The VP and GM of SLX put in writing vociferous statements about Sage's commitment and how profitable the CRM stuff was. The letter stepped just up to the line, without going over it -- it never explicitly said, ""Sage is not selling SLX."" That VP claimed that he could get Pascal on the phone to a customer to say the same thing, although I don't think that ever happened. This article is the same.
I think Sage screwed the pooch in the way it handled its non-core so far. Ordinarily, ""non-core"" means, ""we'll unload it when we find the right price"". And yet, Sage vigorously denied that interpretation. I guess they were trying to keep new sales from tanking, but they kept SLX swinging in the wind so long that sales tanked anyway.

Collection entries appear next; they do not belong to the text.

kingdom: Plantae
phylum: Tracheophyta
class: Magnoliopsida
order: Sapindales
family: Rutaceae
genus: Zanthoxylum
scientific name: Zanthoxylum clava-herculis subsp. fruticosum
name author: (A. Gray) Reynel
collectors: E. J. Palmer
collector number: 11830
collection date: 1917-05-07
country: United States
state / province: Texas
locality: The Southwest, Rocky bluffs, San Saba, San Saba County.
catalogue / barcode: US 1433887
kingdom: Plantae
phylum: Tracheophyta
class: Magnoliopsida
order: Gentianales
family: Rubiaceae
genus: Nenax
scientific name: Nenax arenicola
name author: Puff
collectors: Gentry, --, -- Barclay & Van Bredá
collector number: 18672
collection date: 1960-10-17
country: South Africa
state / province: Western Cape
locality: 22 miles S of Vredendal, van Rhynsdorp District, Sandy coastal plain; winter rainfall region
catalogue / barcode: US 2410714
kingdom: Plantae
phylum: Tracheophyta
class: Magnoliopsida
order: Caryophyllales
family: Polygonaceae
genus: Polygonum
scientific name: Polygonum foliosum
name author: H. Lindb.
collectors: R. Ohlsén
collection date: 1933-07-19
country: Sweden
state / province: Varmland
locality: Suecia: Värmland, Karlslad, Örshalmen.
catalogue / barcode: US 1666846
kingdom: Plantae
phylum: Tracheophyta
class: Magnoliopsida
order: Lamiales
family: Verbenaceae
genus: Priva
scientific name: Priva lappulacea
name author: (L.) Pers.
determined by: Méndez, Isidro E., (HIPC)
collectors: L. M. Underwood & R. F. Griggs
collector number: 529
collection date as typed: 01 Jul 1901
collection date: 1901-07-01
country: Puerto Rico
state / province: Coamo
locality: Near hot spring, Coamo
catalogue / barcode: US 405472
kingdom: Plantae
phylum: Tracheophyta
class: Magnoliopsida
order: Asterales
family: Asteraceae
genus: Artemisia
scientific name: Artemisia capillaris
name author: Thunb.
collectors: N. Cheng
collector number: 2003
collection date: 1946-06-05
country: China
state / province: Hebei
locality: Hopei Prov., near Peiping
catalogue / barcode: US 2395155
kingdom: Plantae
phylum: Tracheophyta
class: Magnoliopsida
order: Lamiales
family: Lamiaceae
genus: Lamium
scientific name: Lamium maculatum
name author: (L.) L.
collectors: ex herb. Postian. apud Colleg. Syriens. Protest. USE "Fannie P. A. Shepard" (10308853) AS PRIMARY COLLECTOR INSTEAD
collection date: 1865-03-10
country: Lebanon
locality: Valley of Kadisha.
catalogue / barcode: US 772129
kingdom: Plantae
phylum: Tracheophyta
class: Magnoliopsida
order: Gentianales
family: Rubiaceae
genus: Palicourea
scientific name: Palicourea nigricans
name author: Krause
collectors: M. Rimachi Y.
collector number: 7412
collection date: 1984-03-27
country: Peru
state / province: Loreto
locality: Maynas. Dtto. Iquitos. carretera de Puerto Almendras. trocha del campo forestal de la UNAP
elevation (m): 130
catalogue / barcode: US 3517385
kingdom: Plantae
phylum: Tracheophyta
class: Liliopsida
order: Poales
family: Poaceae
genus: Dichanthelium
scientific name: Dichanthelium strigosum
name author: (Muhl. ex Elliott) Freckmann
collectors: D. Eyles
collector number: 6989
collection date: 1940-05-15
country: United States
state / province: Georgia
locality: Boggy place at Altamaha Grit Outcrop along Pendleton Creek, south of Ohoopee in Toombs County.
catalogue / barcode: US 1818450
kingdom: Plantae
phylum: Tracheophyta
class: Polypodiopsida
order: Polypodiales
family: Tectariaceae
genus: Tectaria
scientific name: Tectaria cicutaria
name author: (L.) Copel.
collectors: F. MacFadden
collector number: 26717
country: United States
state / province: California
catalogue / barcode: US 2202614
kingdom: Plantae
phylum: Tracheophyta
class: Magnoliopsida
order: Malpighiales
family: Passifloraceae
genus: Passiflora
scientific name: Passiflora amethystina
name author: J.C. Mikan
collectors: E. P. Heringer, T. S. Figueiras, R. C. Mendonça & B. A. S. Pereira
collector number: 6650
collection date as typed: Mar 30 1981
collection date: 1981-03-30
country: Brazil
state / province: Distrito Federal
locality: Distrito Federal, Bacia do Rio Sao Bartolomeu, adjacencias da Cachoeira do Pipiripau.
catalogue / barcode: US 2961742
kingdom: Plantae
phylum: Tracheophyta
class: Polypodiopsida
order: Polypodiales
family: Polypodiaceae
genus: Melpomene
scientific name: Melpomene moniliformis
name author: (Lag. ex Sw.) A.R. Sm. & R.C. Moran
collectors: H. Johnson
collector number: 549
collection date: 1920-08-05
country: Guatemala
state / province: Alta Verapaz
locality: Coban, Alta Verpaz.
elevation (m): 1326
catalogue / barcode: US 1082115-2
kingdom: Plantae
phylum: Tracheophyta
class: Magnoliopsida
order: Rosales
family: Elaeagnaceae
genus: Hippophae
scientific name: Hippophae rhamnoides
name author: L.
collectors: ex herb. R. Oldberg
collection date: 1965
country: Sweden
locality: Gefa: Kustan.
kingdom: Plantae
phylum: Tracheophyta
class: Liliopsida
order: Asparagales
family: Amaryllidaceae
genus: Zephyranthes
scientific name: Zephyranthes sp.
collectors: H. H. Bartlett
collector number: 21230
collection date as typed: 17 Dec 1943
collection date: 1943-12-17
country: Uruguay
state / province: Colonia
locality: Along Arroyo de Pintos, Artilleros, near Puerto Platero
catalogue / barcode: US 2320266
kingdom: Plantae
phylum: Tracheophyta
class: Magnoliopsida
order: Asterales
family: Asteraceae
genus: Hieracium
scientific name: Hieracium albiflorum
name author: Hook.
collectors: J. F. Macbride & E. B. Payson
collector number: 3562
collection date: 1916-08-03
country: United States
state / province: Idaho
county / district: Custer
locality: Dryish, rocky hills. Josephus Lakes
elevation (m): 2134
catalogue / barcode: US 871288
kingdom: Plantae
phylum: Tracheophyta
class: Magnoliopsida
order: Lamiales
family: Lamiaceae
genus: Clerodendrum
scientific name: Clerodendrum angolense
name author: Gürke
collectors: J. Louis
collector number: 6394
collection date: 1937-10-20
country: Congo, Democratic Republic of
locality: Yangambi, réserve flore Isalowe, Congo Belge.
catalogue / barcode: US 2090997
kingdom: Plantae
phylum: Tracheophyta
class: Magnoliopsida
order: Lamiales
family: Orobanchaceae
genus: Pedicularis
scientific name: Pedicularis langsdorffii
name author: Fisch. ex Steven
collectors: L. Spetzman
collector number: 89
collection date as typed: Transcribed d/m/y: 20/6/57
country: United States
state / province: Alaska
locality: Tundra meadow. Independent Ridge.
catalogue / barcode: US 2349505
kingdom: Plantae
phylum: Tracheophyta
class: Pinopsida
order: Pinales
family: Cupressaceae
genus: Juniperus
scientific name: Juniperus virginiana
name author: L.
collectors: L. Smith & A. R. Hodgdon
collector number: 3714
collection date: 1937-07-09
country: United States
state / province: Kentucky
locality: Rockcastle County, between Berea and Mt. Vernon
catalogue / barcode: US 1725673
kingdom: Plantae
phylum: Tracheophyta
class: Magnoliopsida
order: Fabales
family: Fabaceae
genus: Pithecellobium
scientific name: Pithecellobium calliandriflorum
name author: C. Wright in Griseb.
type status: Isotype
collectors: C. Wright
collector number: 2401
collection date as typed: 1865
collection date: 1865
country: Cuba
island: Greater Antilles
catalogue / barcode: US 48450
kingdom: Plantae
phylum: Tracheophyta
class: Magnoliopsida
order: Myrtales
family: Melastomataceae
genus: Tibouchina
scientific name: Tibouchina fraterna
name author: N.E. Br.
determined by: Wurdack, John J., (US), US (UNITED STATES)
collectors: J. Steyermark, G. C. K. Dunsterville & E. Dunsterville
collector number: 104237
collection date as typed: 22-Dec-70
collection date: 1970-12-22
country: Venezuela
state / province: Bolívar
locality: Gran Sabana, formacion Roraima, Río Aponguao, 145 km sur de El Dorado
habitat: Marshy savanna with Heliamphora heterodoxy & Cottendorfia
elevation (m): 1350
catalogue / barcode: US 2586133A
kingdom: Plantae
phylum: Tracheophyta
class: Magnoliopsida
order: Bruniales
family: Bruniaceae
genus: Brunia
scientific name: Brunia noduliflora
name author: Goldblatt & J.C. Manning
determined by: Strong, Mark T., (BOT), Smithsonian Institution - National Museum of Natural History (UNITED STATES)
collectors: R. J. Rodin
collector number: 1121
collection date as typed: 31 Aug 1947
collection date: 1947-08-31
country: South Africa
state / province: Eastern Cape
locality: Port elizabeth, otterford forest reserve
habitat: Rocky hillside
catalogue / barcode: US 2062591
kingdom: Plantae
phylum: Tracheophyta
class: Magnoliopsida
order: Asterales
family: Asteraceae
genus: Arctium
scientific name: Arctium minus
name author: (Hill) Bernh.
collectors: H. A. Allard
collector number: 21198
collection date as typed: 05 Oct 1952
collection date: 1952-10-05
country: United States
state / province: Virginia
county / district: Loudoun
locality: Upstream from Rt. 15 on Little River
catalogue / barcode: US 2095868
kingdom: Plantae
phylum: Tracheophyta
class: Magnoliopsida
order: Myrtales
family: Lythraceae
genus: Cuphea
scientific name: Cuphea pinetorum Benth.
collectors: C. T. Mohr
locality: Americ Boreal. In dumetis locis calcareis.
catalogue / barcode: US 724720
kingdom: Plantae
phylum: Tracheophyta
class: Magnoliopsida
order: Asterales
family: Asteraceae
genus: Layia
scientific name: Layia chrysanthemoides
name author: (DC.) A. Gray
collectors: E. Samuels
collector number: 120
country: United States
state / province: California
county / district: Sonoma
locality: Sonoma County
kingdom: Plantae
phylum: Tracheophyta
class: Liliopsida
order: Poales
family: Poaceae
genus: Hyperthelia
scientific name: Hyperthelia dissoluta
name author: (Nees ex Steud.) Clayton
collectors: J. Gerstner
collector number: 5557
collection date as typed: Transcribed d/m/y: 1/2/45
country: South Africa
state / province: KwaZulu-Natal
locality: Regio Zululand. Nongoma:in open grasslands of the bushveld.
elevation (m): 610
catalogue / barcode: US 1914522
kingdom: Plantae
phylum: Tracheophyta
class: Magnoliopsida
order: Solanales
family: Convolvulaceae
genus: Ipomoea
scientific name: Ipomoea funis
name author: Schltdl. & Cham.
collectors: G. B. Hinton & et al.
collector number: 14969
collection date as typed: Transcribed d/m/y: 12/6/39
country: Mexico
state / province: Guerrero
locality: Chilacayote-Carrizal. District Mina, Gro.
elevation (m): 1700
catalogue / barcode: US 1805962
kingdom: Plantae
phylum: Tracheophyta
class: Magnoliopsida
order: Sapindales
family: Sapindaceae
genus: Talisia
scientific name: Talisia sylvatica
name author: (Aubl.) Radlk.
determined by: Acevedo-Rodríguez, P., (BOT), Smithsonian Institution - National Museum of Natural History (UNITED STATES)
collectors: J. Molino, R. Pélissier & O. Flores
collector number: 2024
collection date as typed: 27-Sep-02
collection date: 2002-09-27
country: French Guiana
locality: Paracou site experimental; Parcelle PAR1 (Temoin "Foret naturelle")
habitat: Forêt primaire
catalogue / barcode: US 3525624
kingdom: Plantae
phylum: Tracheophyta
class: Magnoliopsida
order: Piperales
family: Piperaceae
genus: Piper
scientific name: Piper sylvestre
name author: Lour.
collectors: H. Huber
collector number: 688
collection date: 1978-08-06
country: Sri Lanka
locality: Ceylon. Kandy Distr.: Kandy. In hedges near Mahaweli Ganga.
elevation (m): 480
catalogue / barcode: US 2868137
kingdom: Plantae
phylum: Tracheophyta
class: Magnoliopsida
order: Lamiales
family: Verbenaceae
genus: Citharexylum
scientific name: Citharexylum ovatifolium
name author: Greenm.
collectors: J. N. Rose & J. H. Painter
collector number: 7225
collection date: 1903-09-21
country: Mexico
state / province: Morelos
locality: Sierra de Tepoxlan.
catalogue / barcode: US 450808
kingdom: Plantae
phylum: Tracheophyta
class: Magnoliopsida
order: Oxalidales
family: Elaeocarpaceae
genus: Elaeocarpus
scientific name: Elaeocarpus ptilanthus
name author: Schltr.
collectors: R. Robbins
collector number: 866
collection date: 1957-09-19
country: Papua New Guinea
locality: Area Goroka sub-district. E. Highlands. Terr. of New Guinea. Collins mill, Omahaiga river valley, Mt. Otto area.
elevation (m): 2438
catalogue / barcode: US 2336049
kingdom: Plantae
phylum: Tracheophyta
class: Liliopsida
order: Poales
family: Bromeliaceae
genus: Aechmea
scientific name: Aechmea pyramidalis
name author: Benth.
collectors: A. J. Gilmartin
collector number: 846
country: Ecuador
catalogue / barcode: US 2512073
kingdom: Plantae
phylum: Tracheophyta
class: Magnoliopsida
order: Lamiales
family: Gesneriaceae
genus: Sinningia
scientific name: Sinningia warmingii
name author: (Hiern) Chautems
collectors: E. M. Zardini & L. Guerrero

So, now when they put out something like this do they really think people will believe them? Yes, the CRE products were rebranded, but that rebranding happened long before UK decided to carve off the non-core. Yes, CRE lives under mid-market, but I suspect that there are more admin reasons for that than there were for Scottsdale. I was struck by the fact that the remote access demo at Sage centered on CRE products, but that was simply a technology demo; full implementation goes beyond that.
My guess? I think UK misjudged the US housing market. I have no doubt that its immolation in 2008 made CRE sales untenable. So last year around this time they decided that they'd cut and run. Now the building trades are doing pretty well. and they're rethinking it. I suspect CRE will be quietly moved off non-core later this year.